A car drives past rows of trees on a quiet road until it finally sees a town with long-abandoned factories stretching to the horizon. The images are accompanied by a gloomy song by folk artist Sean Rowe. Welcome to Basswood, West Virginia.
Twin Mirror does not have new generation graphics. However, the entrance scene really impressed me. Just minutes before reaching his destination, hero Sam Higgs gets out of his car. He glances at Basswood. The rays of the setting sun look beautiful to the eye. But then Sam opens his mouth and all that beauty disappears.
The grizzly journalist who returns to their country house and falls into a dark mystery is a familiar theme in thrillers and novels. Twin Mirror: The psychological mystery is divided into equal parts as a thriller and a narrative adventure.
An engaging interactive commentary on the genre. Playing as investigative reporter Sam Higgs, you return to Basswood, West Virginia, where you might not be very popular with the locals. In the end, you have to solve the secrets of the town. In addition to finding and analyzing clues, you also control how Sam interacts with other people through a range of dialogue options.

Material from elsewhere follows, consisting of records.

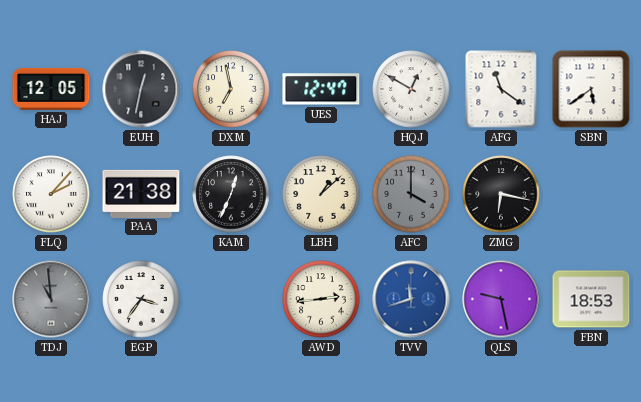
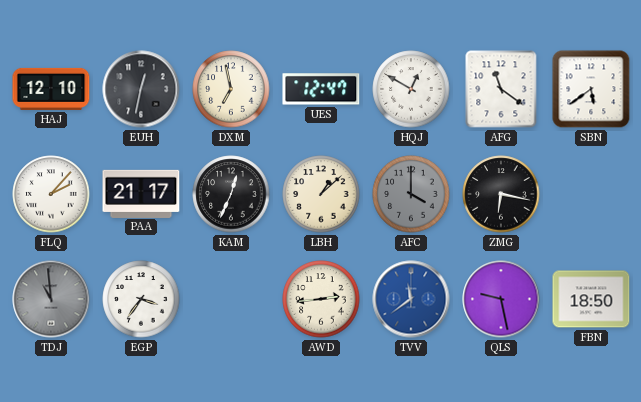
HAJ: 12:05 -> 12:10
PAA: 21:38 -> 21:17
TVV: 11:42 -> 11:39
FBN: 18:53 -> 18:50
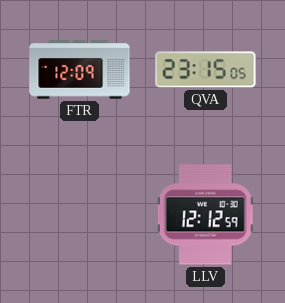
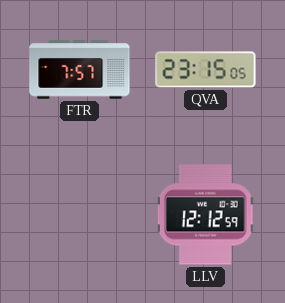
FTR: 12:09 -> 7:57
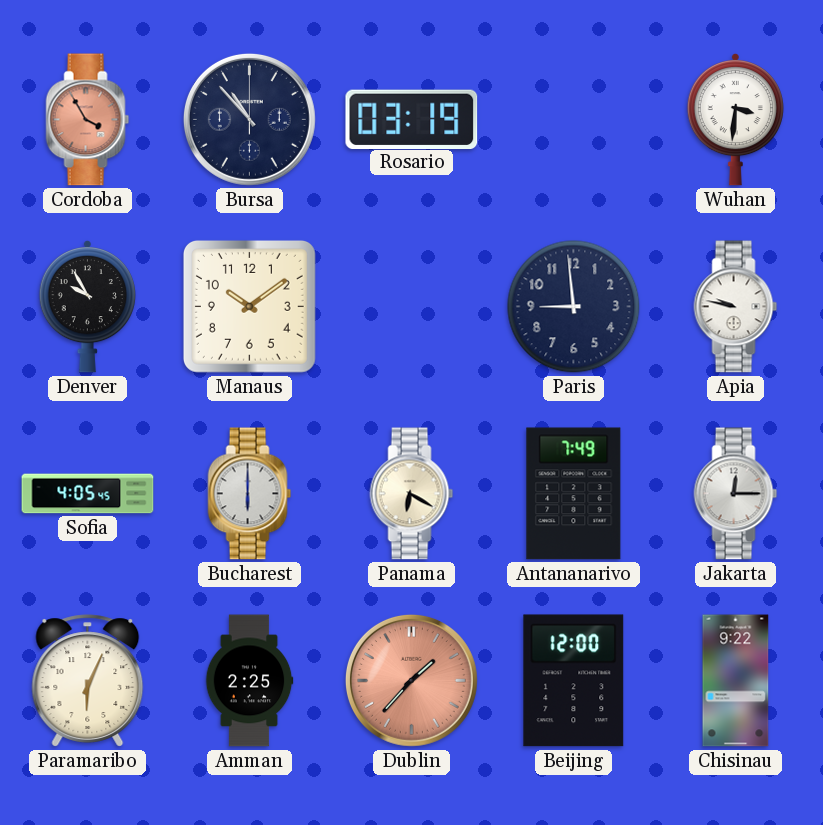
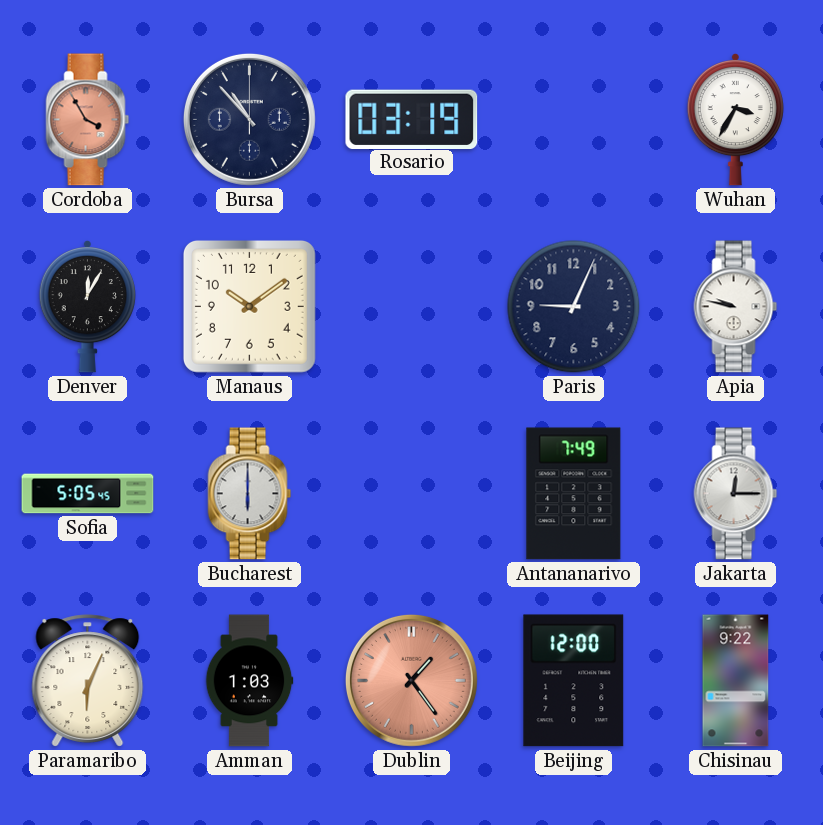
Wuhan: 3:31 -> 3:35
Denver: 9:55 -> 12:05
Paris: 8:59 -> 9:04
Sofia: 4:05 -> 5:05
Panama: 6:20 -> none
Amman: 2:25 -> 1:03
Dublin: 1:37 -> 1:24
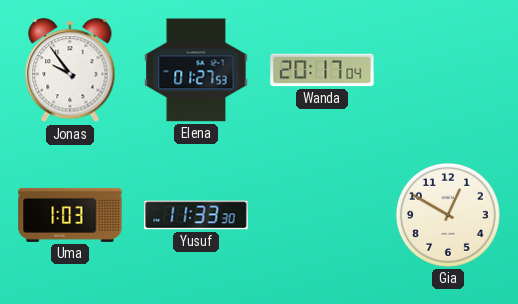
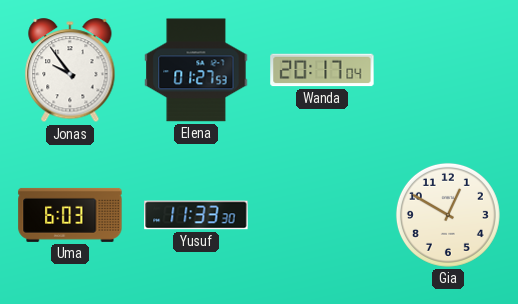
Uma: 1:03 -> 6:03
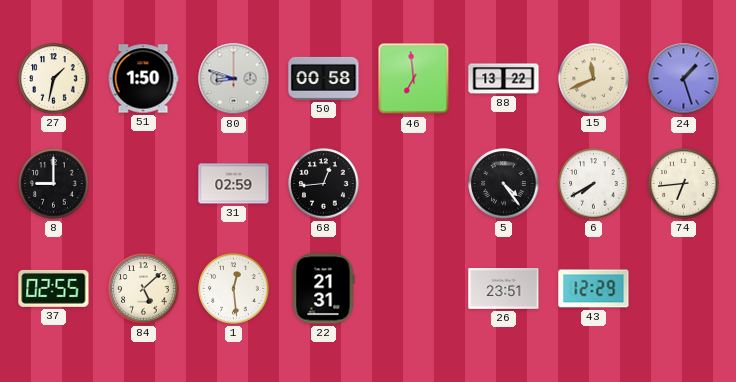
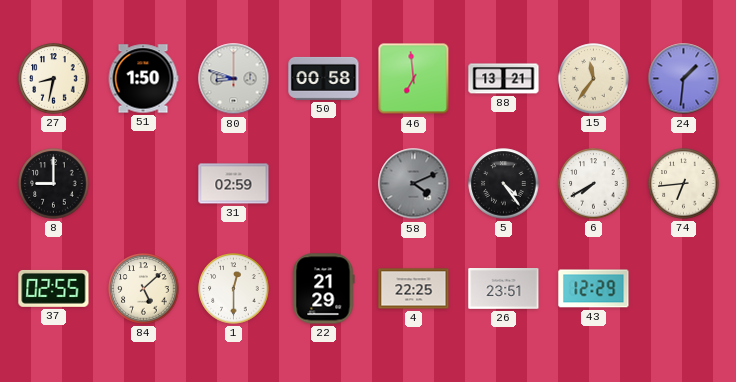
27: 1:32 -> 8:32
88: 13:22 -> 13:21
15: 11:41 -> 11:36
24: 1:27 -> 1:31
68: 12:44 -> none
58: none -> 4:11
1: 12:29 -> 12:30
22: 21:31 -> 21:29
4: none -> 22:25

A Psychological Thriller Narrative from the Producers of Life Is Strange and Tell Me Why
These narrative sequences were the prominent parts of the game. It is not surprising that Twin Mirror comes from French studio Dontnod Entertainment, which brought us adventures called Life Is Strange and Tell Me Why. During the game’s tight eight-hour gameplay, some of these options really make you nervous. But the relentless pace is linked to the dark psychological tone it aims for, and while it loses some of the haste, the story in general manages to tie together well.
The detective element of the game can significantly slow the pace of the game, especially if you are not that good. When searching for clues, you need to be extremely precise. Usually hovering over an item does not allow you to select it. You have to go back and try again, this time you can interact. Before starting to come up with a theory, Sam needs all the information he has.
Early in the game, you should envision the event in your mind by examining the various clues. Blood spatter, broken glass, etc. You should evaluate the elements such as. Somewhere in the game I got stuck. It didn’t take me long to figure it out, but I couldn’t move forward and the game lost its immersion. Eventually, I discovered I had to interact with a hat on the other side of the room, just for Sam to examine it and say, “This is probably not related to the fight,” and then I immediately started recreating the scene using clues. The game has absolutely no tutorial or mercy. Sam talks to himself and won’t give you a clue.
The Game Is Not A Detective Simulation
It is worth remembering that the Twin Mirror is not a detective simulation. A narrative game with some determinations. While the detective mechanics are frustrating, the narrative itself suppresses it and you endure the little nervous breakdowns that come with clue detection.
While nothing is as bold as Life Is Strange 2’s saddest depictions of racism, it is bolder in the Twin Mirror themes than many other games were prepared. Presents a story with many bad guys. However, there are no real heroes in the game. If you are familiar with Dontnod’s work, you will find a lot of consistency in their approach and a few departures. Some work, some do not. The use of a mature hero has been the most obvious move away from Dontnod’s typical troubled teens.
Sam’s world fatigue has become crucial to the story. He is not well liked and you are often asked to take upsetting deeds. However, it fits well with the moral universe of the game. Meanwhile, Joan, the youngest character in the game, is the most charming, but is often outcast.
Entering Sam’s Mind Palace, where time freezes and can gather clues that are hard to find, is the most interesting mechanic of the game. It adds a distinct Sherlock Holmes feel to this feature, with both crazy and sharp solutions. It would be much more interesting and perhaps more front-seat than scanning fields for little evidence.
Imaginary Friends Named Her or The Double
Sam also has an imaginary friend who is similar to him, referred to simply as Him or The Double. This Tyler Durden style creation was originally pictured as a harmless narrative medium rather than any mental illness. It served as a way for Sam to express his thoughts. Most of the time, Sam doesn’t really talk when talking to The Double. But sometimes it looks like that and other characters react to Sam’s erratic behavior. This was never revealed in the game, it’s not as effective in showing Sam’s inner workings as well as the Mind Palace, and it doesn’t add much to the story.
The game becomes risky from time to time. Some stories are not detailed and stay in the air. Also, Sam is (on purpose) very cheesy. However, Twin Mirror has a strong story and puts you in direct control of where it takes you. Twin Mirror has a nice plot for you if you play games of this genre for its solid storyline. But as I mentioned above, some mechanics can tire you very much. It can take quite a break from the game.